Он опять зарылся в книгу, то и дело что-то бормоча, явно ругаясь. Потом, стараясь держать пальцы в качестве закладок сразу в десяти местах, он начал вымучивать:
— Форма… какая… твоя… есть…? — и посмотрел на меня с надеждой.
— Это не форма, — я замотал головой. — Точнее, форма… моя старая одежда изорвалась… я снял с убитого…
Он свёл брови, потёр висок и толкнул соседа. Тот немедленно пробудился и начал вставать, ещё не открыв глаз. Старший его усадил и что-то долго объяснял, потом повторил:
— Форма… какая… твоя… есть…? Форма… Форма… — и потряс себя за лацкан френча. Младший рылся в этой книжке.
— Убитый… — я показал, что падаю. — Я снял с убитого. Моя разорвалась… — и я рванул рукав. — Ну ясно?
— Ти… бил… — старший отобрал у товарища половину книжки, они коротко поругались. Я терпеливо ждал. — Ти бил… ранен? Ти… упал? Я просить про… форма, малтшик!
— Господи… — я вздохнул и хотел снова пуститься в объяснения, но тут молодой разродился длинной тирадой, и оба уставились на меня неприязненно:
— Ти растеват мёртви дойчес зольдат? — угрюмо спросил старший. — Ти ест мародёр!
— Что мне, голому было ходить, что ли?! — возмутился я. — И на нём не было написано, кто он! Лежал себе…
— На-пи-са-но? — офицер потряс перед лицом руками. — Знак… знак… не бил?
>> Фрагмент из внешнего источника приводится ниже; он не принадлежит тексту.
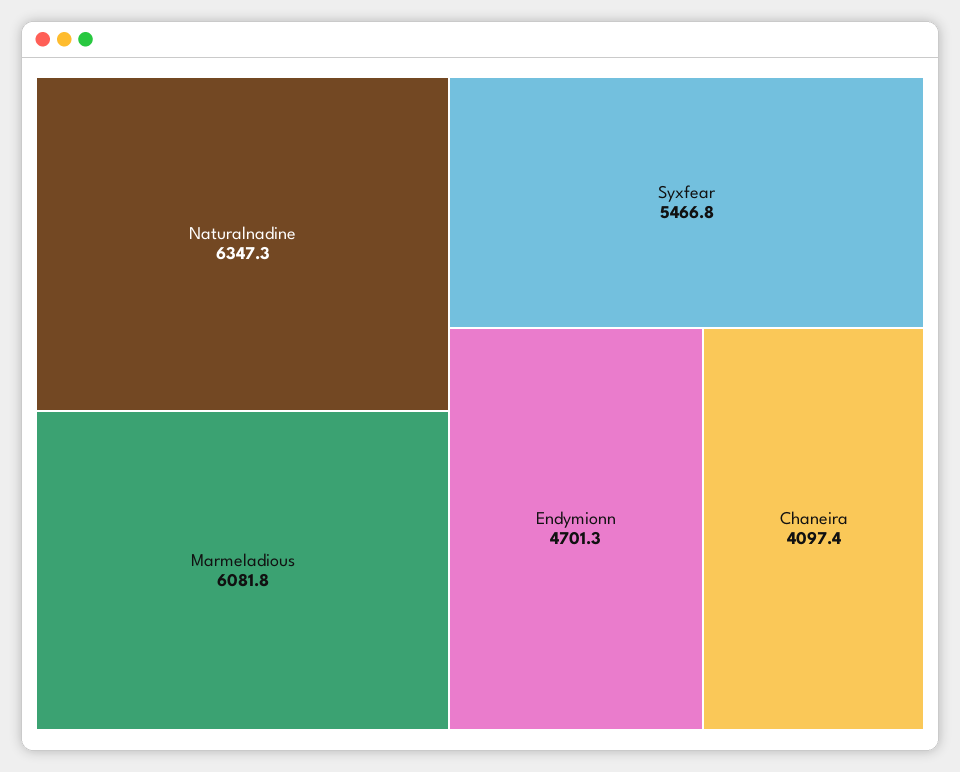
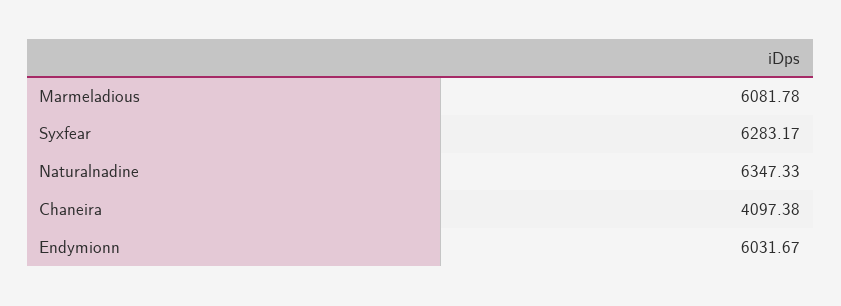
  {
    "Naturalnadine": 6347.33,
    "Marmeladious": 6081.78,
-   "Syxfear": 5466.8,
+   "Syxfear": 6283.17,
-   "Endymionn": 4701.3,
+   "Endymionn": 6031.67,
    "Chaneira": 4097.38
  }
На этот раз я вообще не понял, о чём он и промолчал. Кажется, ему это было до фонаря. Оба офицера начали о чём-то дискутировать. Потом вёдший допрос опять начал мучить себя и меня:
— Куда… Куда бил убит зольдат? — я молча показал на голову. Подловить решили… Мол — а где следы от попаданий на форме?! — Ти партизан?! — неожиданно гаркнул он, привстав. Его товарищ испуганно-удивлённо посмотрел на соседа, но тот сам уселся обратно и махнул рукой. Потом опять крикнул: — Ваксберг! Уху, Ваксберг, Отто! Ком хир! [12]
Я понял, что им совершенно неинтересен.
Вот только неясно было, что они решили со мной делать?